(Collection entries)

^^^^

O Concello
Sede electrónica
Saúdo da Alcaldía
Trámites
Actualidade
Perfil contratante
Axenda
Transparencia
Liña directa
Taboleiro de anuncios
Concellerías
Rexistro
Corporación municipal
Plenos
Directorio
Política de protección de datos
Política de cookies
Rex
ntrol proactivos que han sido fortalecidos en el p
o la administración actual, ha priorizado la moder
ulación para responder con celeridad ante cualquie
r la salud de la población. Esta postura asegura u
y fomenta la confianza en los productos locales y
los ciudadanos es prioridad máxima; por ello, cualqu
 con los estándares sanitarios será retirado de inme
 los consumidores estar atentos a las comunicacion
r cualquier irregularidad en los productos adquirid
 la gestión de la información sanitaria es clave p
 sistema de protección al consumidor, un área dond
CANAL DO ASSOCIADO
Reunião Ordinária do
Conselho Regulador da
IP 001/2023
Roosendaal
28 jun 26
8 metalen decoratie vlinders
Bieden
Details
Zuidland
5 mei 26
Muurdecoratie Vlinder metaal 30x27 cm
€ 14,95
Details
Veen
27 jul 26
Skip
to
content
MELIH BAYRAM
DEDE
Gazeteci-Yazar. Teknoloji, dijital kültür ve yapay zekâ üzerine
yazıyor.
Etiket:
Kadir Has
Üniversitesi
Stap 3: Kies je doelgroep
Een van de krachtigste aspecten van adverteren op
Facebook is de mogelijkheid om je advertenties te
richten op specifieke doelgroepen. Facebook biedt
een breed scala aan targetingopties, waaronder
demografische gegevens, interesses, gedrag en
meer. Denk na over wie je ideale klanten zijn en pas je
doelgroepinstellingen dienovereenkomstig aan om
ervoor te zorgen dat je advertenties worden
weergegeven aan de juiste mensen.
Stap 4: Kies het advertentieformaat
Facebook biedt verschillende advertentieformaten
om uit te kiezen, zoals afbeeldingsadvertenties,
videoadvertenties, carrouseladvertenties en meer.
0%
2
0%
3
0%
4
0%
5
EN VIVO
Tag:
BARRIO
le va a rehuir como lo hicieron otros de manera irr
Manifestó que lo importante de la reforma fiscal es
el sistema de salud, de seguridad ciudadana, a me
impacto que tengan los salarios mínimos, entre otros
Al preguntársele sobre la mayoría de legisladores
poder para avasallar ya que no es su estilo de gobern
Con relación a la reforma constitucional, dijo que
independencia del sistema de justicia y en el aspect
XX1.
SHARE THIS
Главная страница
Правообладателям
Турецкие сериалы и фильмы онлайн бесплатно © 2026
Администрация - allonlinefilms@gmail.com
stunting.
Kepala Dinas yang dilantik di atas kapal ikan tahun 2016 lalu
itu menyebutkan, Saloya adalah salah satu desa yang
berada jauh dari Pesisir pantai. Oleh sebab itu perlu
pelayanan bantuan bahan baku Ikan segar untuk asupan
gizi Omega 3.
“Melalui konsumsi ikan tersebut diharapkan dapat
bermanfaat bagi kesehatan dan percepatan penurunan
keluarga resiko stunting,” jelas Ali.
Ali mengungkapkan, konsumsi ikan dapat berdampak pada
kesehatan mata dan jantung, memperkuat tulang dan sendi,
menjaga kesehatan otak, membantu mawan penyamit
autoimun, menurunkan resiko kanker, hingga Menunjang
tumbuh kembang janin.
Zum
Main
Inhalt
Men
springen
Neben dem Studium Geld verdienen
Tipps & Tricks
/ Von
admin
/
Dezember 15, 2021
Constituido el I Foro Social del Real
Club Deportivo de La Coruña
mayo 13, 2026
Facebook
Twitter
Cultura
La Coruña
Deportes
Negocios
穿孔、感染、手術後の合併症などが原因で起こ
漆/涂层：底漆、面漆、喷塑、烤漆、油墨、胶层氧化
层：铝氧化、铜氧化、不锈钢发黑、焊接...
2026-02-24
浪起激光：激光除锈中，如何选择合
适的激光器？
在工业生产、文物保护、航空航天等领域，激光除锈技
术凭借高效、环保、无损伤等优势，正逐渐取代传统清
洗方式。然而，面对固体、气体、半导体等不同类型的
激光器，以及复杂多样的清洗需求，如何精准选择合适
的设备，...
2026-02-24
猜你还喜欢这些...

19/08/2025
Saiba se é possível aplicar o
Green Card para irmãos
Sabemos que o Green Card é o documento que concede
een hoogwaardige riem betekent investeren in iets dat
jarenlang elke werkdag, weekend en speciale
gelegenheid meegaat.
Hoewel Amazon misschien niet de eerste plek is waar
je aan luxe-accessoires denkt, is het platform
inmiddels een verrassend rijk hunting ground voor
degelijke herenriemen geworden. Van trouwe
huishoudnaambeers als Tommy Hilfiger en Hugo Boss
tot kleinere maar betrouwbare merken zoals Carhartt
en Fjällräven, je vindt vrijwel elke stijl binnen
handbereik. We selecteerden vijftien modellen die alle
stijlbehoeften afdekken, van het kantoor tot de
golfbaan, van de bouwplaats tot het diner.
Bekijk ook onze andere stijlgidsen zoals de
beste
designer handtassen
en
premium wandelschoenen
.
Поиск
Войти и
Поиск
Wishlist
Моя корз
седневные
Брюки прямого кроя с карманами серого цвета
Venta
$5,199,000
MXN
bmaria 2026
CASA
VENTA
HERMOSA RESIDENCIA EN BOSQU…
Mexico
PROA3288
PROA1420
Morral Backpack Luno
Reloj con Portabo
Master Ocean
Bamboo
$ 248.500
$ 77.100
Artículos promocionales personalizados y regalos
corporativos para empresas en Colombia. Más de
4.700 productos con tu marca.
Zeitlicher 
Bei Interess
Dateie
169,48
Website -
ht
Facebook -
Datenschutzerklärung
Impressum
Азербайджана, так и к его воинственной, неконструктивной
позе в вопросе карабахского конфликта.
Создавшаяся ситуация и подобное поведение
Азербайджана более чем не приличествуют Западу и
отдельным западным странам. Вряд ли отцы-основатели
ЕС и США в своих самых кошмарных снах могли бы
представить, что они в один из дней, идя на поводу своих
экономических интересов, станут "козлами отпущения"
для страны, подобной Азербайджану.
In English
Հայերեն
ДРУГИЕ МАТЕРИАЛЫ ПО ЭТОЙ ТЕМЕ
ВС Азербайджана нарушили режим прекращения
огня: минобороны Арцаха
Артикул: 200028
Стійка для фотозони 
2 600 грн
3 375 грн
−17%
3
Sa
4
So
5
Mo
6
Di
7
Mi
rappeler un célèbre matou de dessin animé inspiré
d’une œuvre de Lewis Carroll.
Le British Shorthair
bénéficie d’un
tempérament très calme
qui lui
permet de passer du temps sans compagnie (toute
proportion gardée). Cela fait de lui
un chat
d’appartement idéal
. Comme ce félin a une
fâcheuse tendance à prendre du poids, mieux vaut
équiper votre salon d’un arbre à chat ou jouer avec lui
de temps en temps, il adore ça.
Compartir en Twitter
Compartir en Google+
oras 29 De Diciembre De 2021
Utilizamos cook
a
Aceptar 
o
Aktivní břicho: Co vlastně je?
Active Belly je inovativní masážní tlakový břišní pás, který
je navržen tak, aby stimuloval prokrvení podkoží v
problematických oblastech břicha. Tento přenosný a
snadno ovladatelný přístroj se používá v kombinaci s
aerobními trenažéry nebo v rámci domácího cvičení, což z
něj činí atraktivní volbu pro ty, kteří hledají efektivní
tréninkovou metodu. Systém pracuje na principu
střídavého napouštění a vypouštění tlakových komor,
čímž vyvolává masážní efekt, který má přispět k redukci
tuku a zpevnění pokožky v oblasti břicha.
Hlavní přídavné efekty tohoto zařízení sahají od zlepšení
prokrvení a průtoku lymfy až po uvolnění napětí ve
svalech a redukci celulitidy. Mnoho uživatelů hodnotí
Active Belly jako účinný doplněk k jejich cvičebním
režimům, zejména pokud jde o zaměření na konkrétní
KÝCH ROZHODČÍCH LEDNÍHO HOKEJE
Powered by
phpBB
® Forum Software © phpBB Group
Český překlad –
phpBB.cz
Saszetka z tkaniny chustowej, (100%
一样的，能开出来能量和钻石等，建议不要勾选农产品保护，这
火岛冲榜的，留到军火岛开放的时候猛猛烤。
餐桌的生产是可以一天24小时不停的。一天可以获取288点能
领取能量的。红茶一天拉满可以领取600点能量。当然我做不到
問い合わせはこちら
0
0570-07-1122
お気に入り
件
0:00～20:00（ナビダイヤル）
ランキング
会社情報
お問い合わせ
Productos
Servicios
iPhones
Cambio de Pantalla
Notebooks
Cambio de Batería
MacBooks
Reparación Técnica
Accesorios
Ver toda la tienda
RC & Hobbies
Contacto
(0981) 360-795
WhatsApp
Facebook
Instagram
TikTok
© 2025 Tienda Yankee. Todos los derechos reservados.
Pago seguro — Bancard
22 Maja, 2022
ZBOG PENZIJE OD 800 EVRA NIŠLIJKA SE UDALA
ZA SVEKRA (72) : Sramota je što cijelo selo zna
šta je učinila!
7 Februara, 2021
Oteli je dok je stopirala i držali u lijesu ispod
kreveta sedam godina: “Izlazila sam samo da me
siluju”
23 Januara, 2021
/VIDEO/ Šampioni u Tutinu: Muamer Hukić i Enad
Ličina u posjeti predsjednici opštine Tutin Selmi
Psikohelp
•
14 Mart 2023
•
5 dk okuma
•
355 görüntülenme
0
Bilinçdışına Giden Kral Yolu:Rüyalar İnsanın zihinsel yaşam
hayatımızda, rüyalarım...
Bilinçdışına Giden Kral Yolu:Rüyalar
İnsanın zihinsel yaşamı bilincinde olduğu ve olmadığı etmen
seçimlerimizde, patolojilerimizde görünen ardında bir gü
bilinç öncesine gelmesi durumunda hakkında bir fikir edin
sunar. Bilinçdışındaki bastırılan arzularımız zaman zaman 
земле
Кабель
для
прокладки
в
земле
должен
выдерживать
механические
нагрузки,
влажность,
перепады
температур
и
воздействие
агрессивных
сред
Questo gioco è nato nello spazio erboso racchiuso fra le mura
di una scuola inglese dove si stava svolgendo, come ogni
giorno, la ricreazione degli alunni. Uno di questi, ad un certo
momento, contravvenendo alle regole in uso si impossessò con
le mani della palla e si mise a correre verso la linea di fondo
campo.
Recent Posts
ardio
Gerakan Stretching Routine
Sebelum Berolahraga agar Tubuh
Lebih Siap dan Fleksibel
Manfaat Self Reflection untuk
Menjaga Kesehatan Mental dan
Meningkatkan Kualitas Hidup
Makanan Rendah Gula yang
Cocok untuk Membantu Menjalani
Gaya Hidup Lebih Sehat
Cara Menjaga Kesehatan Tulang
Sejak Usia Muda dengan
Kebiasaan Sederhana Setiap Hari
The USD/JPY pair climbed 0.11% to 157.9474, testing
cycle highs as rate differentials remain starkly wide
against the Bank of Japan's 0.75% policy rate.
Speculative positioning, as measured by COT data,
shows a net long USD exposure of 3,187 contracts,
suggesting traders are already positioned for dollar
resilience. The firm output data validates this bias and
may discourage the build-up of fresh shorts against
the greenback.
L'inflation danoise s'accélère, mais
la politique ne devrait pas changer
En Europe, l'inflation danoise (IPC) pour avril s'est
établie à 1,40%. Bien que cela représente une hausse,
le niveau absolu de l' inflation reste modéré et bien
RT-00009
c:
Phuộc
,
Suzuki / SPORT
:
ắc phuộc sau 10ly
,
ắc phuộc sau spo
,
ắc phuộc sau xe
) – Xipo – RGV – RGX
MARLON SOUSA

^^^^

*WORK TO BE COMPLETED*: The expected output is every line of the records in which the string "Bilinçdışına" appears.

*OUTPUT*:
Bilinçdışına Giden Kral Yolu:Rüyalar İnsanın zihinsel yaşam
Bilinçdışına Giden Kral Yolu:Rüyalar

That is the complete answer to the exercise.